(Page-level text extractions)
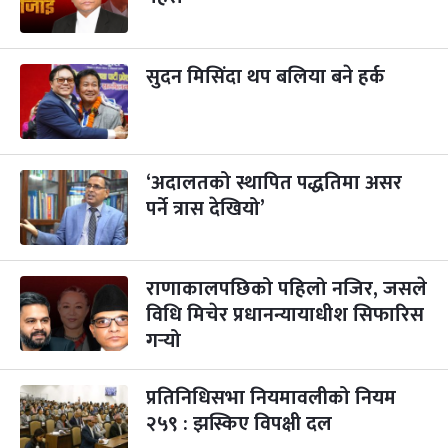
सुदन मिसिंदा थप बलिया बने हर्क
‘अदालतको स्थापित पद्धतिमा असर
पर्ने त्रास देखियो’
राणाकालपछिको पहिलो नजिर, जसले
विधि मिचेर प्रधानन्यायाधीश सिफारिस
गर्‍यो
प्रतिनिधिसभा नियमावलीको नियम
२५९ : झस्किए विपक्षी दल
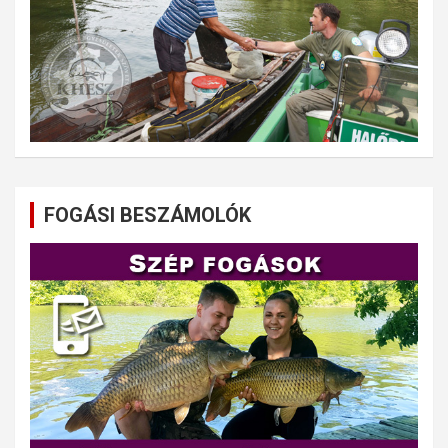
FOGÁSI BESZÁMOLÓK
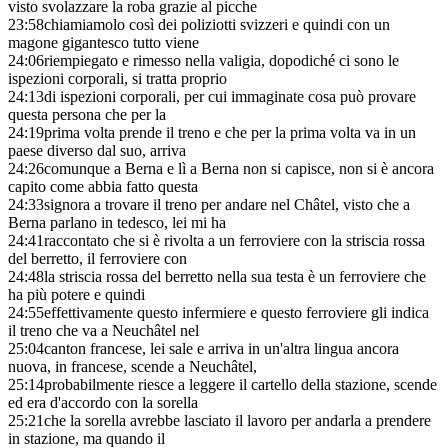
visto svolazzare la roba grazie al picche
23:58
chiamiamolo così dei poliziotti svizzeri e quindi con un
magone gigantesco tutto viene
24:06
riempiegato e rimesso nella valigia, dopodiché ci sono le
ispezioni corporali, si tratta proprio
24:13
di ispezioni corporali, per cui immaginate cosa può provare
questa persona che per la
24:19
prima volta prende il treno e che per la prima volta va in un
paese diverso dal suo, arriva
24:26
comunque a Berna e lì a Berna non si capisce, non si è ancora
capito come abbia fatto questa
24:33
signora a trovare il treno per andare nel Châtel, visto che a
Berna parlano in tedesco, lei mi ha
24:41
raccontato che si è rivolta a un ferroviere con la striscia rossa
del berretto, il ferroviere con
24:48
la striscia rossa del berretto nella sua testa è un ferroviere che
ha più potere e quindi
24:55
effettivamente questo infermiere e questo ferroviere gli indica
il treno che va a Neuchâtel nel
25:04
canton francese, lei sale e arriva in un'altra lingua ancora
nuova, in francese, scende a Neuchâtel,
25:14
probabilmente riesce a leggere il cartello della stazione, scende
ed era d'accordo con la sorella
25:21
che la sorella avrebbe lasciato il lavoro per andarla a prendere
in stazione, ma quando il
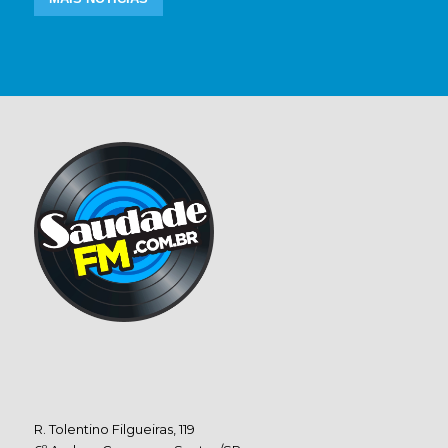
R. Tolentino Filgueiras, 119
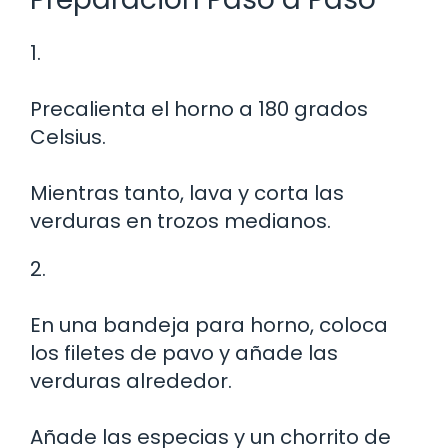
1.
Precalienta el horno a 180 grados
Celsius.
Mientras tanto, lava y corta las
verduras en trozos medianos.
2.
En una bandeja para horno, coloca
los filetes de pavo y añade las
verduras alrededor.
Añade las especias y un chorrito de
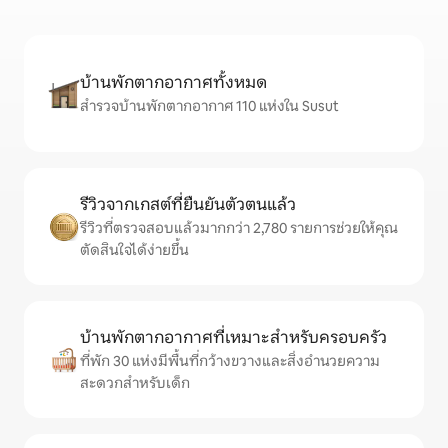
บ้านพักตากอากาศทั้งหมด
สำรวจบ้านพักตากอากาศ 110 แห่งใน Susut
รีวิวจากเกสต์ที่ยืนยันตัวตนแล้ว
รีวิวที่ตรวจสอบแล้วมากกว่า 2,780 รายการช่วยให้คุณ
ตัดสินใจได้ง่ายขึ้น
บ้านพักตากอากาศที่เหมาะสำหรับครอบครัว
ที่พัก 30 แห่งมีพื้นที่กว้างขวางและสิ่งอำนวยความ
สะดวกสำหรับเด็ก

Exercise description »
Exclude the images, then output the data above word for word.

Answer for this exercise »
सुदन मिसिंदा थप बलिया बने हर्क
‘अदालतको स्थापित पद्धतिमा असर
पर्ने त्रास देखियो’
राणाकालपछिको पहिलो नजिर, जसले
विधि मिचेर प्रधानन्यायाधीश सिफारिस
गर्‍यो
प्रतिनिधिसभा नियमावलीको नियम
२५९ : झस्किए विपक्षी दल
FOGÁSI BESZÁMOLÓK
visto svolazzare la roba grazie al picche
23:58
chiamiamolo così dei poliziotti svizzeri e quindi con un
magone gigantesco tutto viene
24:06
riempiegato e rimesso nella valigia, dopodiché ci sono le
ispezioni corporali, si tratta proprio
24:13
di ispezioni corporali, per cui immaginate cosa può provare
questa persona che per la
24:19
prima volta prende il treno e che per la prima volta va in un
paese diverso dal suo, arriva
24:26
comunque a Berna e lì a Berna non si capisce, non si è ancora
capito come abbia fatto questa
24:33
signora a trovare il treno per andare nel Châtel, visto che a
Berna parlano in tedesco, lei mi ha
24:41
raccontato che si è rivolta a un ferroviere con la striscia rossa
del berretto, il ferroviere con
24:48
la striscia rossa del berretto nella sua testa è un ferroviere che
ha più potere e quindi
24:55
effettivamente questo infermiere e questo ferroviere gli indica
il treno che va a Neuchâtel nel
25:04
canton francese, lei sale e arriva in un'altra lingua ancora
nuova, in francese, scende a Neuchâtel,
25:14
probabilmente riesce a leggere il cartello della stazione, scende
ed era d'accordo con la sorella
25:21
che la sorella avrebbe lasciato il lavoro per andarla a prendere
in stazione, ma quando il
R. Tolentino Filgueiras, 119
1.
Precalienta el horno a 180 grados
Celsius.
Mientras tanto, lava y corta las
verduras en trozos medianos.
2.
En una bandeja para horno, coloca
los filetes de pavo y añade las
verduras alrededor.
Añade las especias y un chorrito de
บ้านพักตากอากาศทั้งหมด
สำรวจบ้านพักตากอากาศ 110 แห่งใน Susut
รีวิวจากเกสต์ที่ยืนยันตัวตนแล้ว
รีวิวที่ตรวจสอบแล้วมากกว่า 2,780 รายการช่วยให้คุณ
ตัดสินใจได้ง่ายขึ้น
บ้านพักตากอากาศที่เหมาะสำหรับครอบครัว
ที่พัก 30 แห่งมีพื้นที่กว้างขวางและสิ่งอำนวยความ
สะดวกสำหรับเด็ก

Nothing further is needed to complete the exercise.